-- Opening Marker --

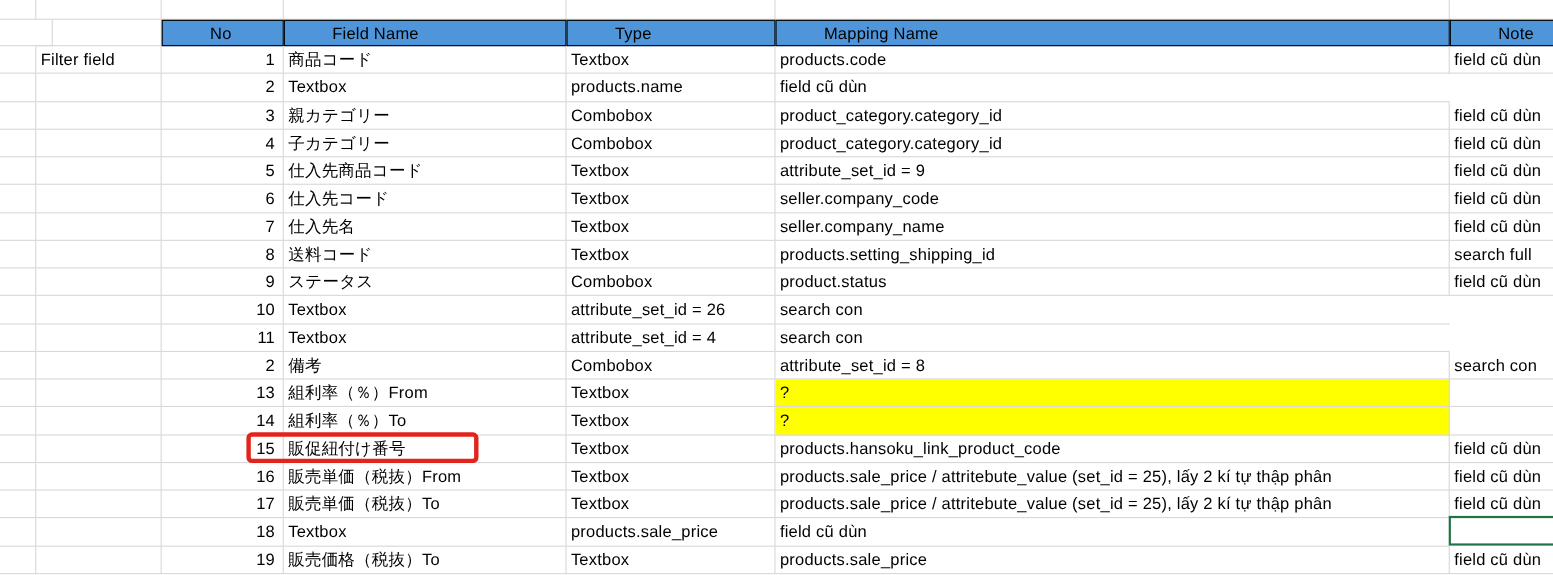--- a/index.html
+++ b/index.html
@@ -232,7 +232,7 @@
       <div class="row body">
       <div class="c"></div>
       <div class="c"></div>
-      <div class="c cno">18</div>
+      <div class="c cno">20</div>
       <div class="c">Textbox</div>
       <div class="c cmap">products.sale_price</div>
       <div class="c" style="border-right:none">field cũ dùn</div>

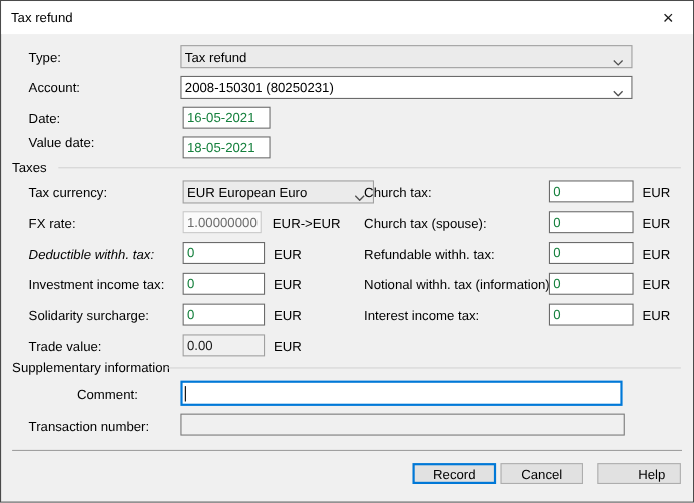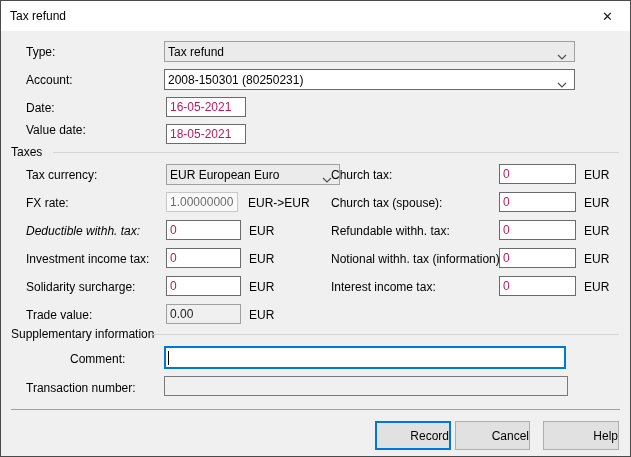--- a/index.html
+++ b/index.html
@@ -23,7 +23,7 @@
   .groupline{position:absolute;height:1px;background:#d4d4d4;}
   .tb{
     position:absolute;height:20px;border:1px solid #6b6b6b;background:#fff;
-    font-size:12px;padding:0 3px;color:#be185d;outline:none;
+    font-size:12px;padding:0 3px;color:#15803d;outline:none;
   }
   .tb.dim{background:#fafafa;border-color:#c8c8c8;color:#6d6d6d;}
   .tb.flat{background:#f0f0f0;border-color:#a0a0a0;color:#1a1a1a;}

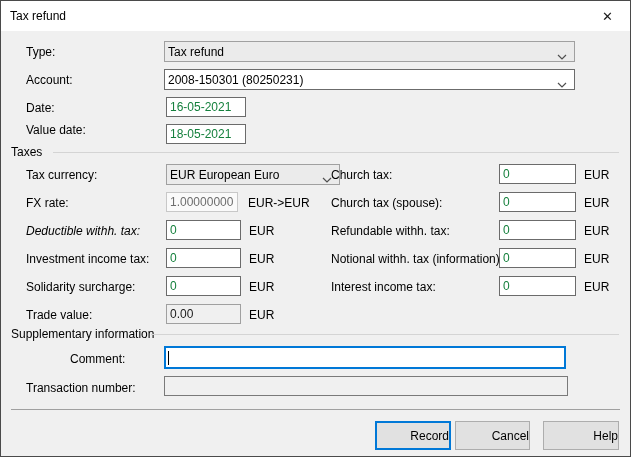--- a/index.html
+++ b/index.html
@@ -38,8 +38,8 @@
   .eur{position:absolute;white-space:nowrap;line-height:14px;}
   .sep{position:absolute;left:10px;right:10px;height:1px;background:#a0a0a0;}
   .btn{
-    position:absolute;height:29px;background:#e1e1e1;border:1px solid #adadad;
-    display:flex;align-items:center;justify-content:flex-end;font-size:12px;cursor:default;
+    position:absolute;height:19px;background:#e1e1e1;border:1px solid #adadad;
+    display:flex;align-items:center;justify-content:center;font-size:12px;cursor:default;
   }
   .btn.primary{border:2px solid #0078d7;}
   .caret{position:absolute;left:167px;width:1px;height:14px;background:#000;}

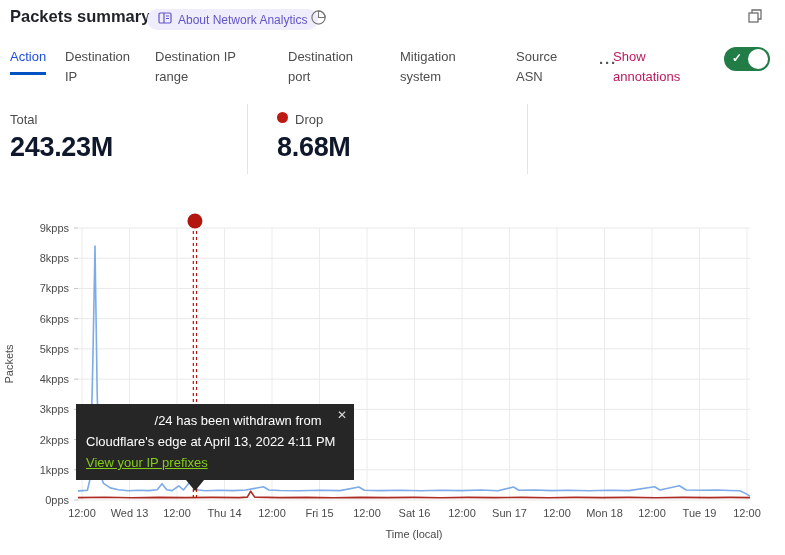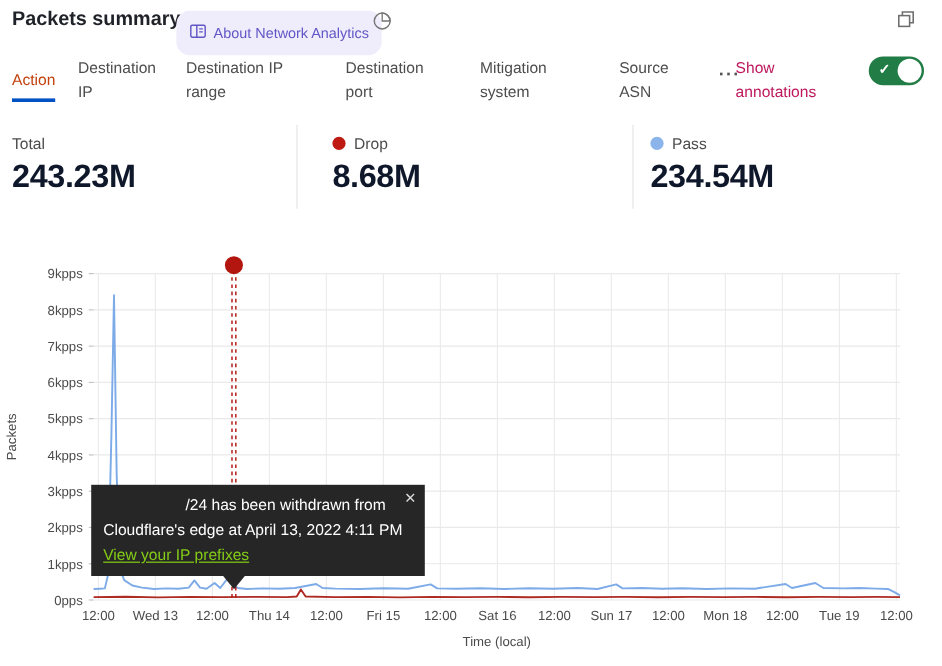--- a/index.html
+++ b/index.html
@@ -8,7 +8,7 @@
 
   
   .hdr-title{position:absolute;left:10px;top:7px;font-size:16.5px;font-weight:700;color:#1f2228;}
-  .badge{position:absolute;left:147px;top:9px;height:37px;display:flex;align-items:center;gap:6px;
+  .badge{position:absolute;left:147px;top:9px;height:21px;display:flex;align-items:center;gap:6px;
          padding:0 11px;border-radius:11px;background:var(--badge-bg);color:var(--badge-text);
          font-size:12px;border:none;cursor:pointer;}
   .icon-btn{position:absolute;background:none;border:none;padding:0;cursor:pointer;line-height:0;}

-- Closing Marker --

— EXERCISE DESCRIPTION —
Where a line of the records contains the word "default", count it; state only the final tally.

— TASK ANSWER —
2